1. Suppose you constructed a 90% confidence interval for the true average GPA of California community college students. If all of the sample data were to be held constant, how would this confidence interval compare to an 80% confidence interval based on the same data?

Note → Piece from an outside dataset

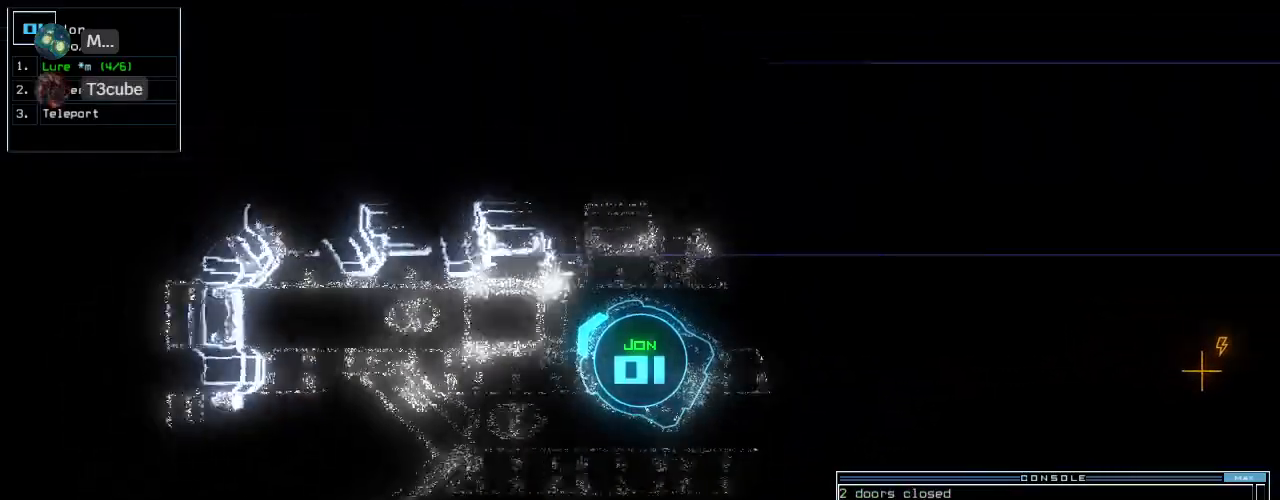
Gameplay with keyboard; each line is a JSON object with the keys held at the frame after it. "events" lists presses ("down") and releases ("up") of ".", "0", "1", "2", "3", "4", "5", "6", "7", "8", "9", "a", "b", "backspace", "c", "caps_lock", "comma", "ctrl_l", "ctrl_r", "d", "down", "e", "equals", "escape", "f", "f1", "f2", "f3", "g", "h", "i", "j", "k", "l", "left", "m", "minus", "n", "o", "p", "q", "quote", "r", "return", "right", "s", "semicolon", "shift_l", "shift_r", "space", "t", "tab", "tilde", "u", "up", "v", "w", "x", "y" and "z" between this image and that frame as [ms after this image, input, new state], when the widget could be followed in between. No other keys are recorded. Mouse input is not recorded.
{"keys": ["left", "up"], "events": [[80, "left", "down"], [140, "left", "up"], [440, "left", "down"]]}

2. A random sample of 100 students was taken to determine interest in switching to a quarter system instead of semesters. Out of the 100 students, 73 stated that they were interested in switching to a quarter system. Construct a 90% confidence interval for the true proportion of students in favor of switching to a quarter system. Make sure to state whether or not the assumptions were met.

Answer 1

1.

a.
TRADITIONAL METHOD
given that,
possible chances (x)=73
sample size(n)=100
success rate ( p )= x/n = 0.73
I.
sample proportion = 0.73
standard error = Sqrt ( (0.73*0.27) /100) )
= 0.044
II.
margin of error = Z a/2 * (standard error)
where,
Za/2 = Z-table value
level of significance, α = 0.1
from standard normal table, two tailed z α/2 =1.645
margin of error = 1.645 * 0.044
= 0.073
III.
CI = [ p ± margin of error ]
confidence interval = [0.73 ± 0.073]
= [ 0.657 , 0.803]
-----------------------------------------------------------------------------------------------
DIRECT METHOD
given that,
possible chances (x)=73
sample size(n)=100
success rate ( p )= x/n = 0.73
CI = confidence interval
confidence interval = [ 0.73 ± 1.645 * Sqrt ( (0.73*0.27) /100) ) ]
= [0.73 - 1.645 * Sqrt ( (0.73*0.27) /100) , 0.73 + 1.645 * Sqrt ( (0.73*0.27) /100) ]
= [0.657 , 0.803]
-----------------------------------------------------------------------------------------------
interpretations:
1. We are 90% sure that the interval [ 0.657 , 0.803] contains the true population proportion
2. If a large number of samples are collected, and a confidence interval is created
for each sample, 90% of these intervals will contains the true population proportion
b.
TRADITIONAL METHOD
given that,
possible chances (x)=73
sample size(n)=100
success rate ( p )= x/n = 0.73
I.
sample proportion = 0.73
standard error = Sqrt ( (0.73*0.27) /100) )
= 0.044
II.
margin of error = Z a/2 * (standard error)
where,
Za/2 = Z-table value
level of significance, α = 0.2
from standard normal table, two tailed z α/2 =1.282
margin of error = 1.282 * 0.044
= 0.057
III.
CI = [ p ± margin of error ]
confidence interval = [0.73 ± 0.057]
= [ 0.673 , 0.787]
-----------------------------------------------------------------------------------------------
DIRECT METHOD
given that,
possible chances (x)=73
sample size(n)=100
success rate ( p )= x/n = 0.73
CI = confidence interval
confidence interval = [ 0.73 ± 1.282 * Sqrt ( (0.73*0.27) /100) ) ]
= [0.73 - 1.282 * Sqrt ( (0.73*0.27) /100) , 0.73 + 1.282 * Sqrt ( (0.73*0.27) /100) ]
= [0.673 , 0.787]
-----------------------------------------------------------------------------------------------
interpretations:
1. We are 80% sure that the interval [ 0.673 , 0.787] contains the true population proportion
2. If a large number of samples are collected, and a confidence interval is created
for each sample, 80% of these intervals will contains the true population proportion
Answer:
a.
90% sure that the interval [ 0.657 , 0.803]
b.
80% sure that the interval [ 0.673 , 0.787]
compare above both.it should be narrower.